Here’s the upshot:  TPRS is EXACTLY in line with my learning goals.  It gets the job done.  Students understand Spanish, they speak Spanish well.  After two 30-minute practice sessions, Blaine had a room full of new learners reading a 1-page story in German.  By the end of Spanish II, his students were taking the AP test and having success on it.  It’s creating language learners.  However, it cuts directly across the grain of my thoughts on how to get it done.  The question then is this: Am I a good enough teacher to do what is demonstrably best for my students?

The question of course answers itself.  But it is MUCH scarier than I would have guessed.  I consider myself a professional.  I learn new teaching techniques all the time. I pay close attention to what works and what doesn’t and change my instruction accordingly.  I try really really hard to synthesize seemingly contradictory best-practice theoretical requerements.  But this--this is a whole other kettle of fish.  Adopting a straight TPRS curriculum will mean all of the following things.

1.)  My curriculum work over the last seven years will be essentially meaningless.  The TPRS curriculum is based on acquiring the vocabulary most useful in most situations, and not at all about mastering communicative tasks.  My learning goals and practice activities, my carefully constructed classroom management system designed to encourage respectful student interaction in Spanish, all of my work to adapt Marzano’s framework to a language class, all out the window.  And just when I was starting to get it to work well.

2.) The state standards--a list of some 70 things that a student is expected to do by the end of Spanish II--are essentially meaningless.  The standards which I thought were central to learning--the interactive-mode standards--are actually the least important.  All of the culture is going to change, too, and I have no idea how.

3.)  I’ll have to start TRANSLATING.  I cannot emphasize enough how big a change in thinking this is.  I imagine this is how hard-core Catholics felt after Vatican II.  That is not in any way hyperbolic.  I’ll have to accept that what I’ve always thought was best, isn’t.  For the benefit of my current and future students, I’ll have to accept that I did less good and maybe even some harm to my past students.

4.) There is so much uncertainty.  The uncertainty is not in the numbers, nor in my personal experience, but in dedicating myself to a whole new way of doing my job.  Waking up tomorrow morning will not mean the same thing that it did on Tuesday.

All of this change and personal discomfort, and for what?  Is what I’m doing so damaging that I can’t keep doing it?  Some of my students are very good, and they’re not always the best students.  So, back to the question: Am I enough of a professional, enough of a teacher, to change everything, up to and including the questions I ask myself about my day’s progress? 

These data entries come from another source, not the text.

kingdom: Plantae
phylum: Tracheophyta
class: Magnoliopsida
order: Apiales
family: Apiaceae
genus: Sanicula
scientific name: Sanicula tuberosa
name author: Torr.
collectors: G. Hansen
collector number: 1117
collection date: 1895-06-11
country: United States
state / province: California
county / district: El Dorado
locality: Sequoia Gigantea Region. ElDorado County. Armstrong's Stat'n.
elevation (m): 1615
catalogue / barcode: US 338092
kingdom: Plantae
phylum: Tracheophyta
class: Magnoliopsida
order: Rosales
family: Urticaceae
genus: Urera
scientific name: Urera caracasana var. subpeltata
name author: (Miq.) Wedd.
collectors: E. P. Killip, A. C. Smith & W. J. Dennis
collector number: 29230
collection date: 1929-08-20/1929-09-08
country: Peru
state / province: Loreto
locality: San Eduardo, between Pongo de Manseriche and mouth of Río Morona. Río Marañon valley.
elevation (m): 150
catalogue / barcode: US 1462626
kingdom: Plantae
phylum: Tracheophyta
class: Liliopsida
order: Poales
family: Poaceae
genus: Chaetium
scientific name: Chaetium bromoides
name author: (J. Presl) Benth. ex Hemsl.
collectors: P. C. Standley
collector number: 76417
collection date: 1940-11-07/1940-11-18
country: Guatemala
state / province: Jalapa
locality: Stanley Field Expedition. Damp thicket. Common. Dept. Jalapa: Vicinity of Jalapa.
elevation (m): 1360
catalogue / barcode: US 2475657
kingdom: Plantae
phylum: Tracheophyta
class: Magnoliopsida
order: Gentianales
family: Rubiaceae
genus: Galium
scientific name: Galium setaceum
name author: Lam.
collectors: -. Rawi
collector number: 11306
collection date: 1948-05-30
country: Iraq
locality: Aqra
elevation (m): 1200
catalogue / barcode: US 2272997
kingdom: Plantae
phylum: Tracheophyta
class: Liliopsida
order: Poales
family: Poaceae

The question answers itself, really.  I’m going to try to look at a different way.  I now have a methodology that I hae seen work, with enough step-by-step elements to it that I can do it consistently, and enough flexibility that I will still have room to react to my students’ needs.  That sounds like a good day's work to me.

2 comments:

Anonymous said...

This summer after our work with Annette I felt a little the same way (but my methods weren't nearly as well-thought out as yours! :) I was read to start my third year and finally felt like I knew this stuff, and now I have to change assessments and therefore what and how I teach. No, I wasn't doing any harm to my students, like you said, but I could do better. So it's been work again, but I find myself having one of my best years yet. I encourage to jump off that ledge (metaphorically) and continue to teach that "crap"! :D

JohnCosby said...

Thanks for the reminder, Audrey. I had a different take on the work we did with Annette: I felt like someone who was lost and just found a familiar landmark. There was still a ton of work to do to get home, but at least I had a clue how to do it. (I was not terrible at teaching English, but I wasn't very good, either.) I'm glad it's working for you! We worked really hard on those assessments and the unit plans and whatnot, so it's good to hear that it's making a difference.